There was a lot to celebrate this past week, including the safe recovery of a 12-year-old child on the autism spectrum who went missing in Carthage on Tuesday night.
The good news was not only that the boy was OK, but the immediate and overwhelming response of the Carthage community.
Hundreds of volunteers poured out to help late Tuesday after Carthage police Chief Greg Dagnan put out the word on social media.
"Suddenly people just started showing up," he told the Globe. Officers began organizing search teams and assigning them to specific locations.
“Evangel Assembly of God Church was wonderful. They opened the church for us,” Dagnan said.
“Our guys who were running the show there said they estimated 300 to 400 volunteers. That doesn’t count the hundreds of people who just showed up or were driving the streets. They had 50 teams out, anywhere between five to 10 people in a team, and they would search an area, then come back.”
After learning that the boy could be attracted to light, Johnathan Waddell and other volunteers with The Myers Inn Haunted Hotel brought out a spotlight to see if they could help. The boy appeared minutes later.
Well done, Carthage.
We also want to take a moment to celebrate all the volunteers who pitched in around the region Thursday to provide Thanksgiving meals at area churches, at the Carthage Crisis Center, at the Salvation Army in Joplin and Neosho's Hope Kitchen.

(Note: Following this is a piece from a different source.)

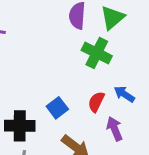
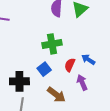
green cross: (97, 53) -> (52, 44), moved, turned -36

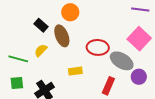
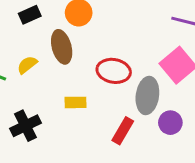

These people give up their holiday to make it happen for others.
A final shout out to Jerry Coach, who has been making Christmas happen for area children for 40 years.
What began in 1979 with him passing out toys to at least 70 children living in the Picher, Oklahoma, area has grown to the point that this year Coach plans to give new toys and gifts to more than 500 children living in the region.
“Each year after the 10th anniversary, it kept getting bigger and bigger and bigger,” Coach told us.
He estimates he’s now helped more than 30,000 children.
What an example and inspiration to the rest of us.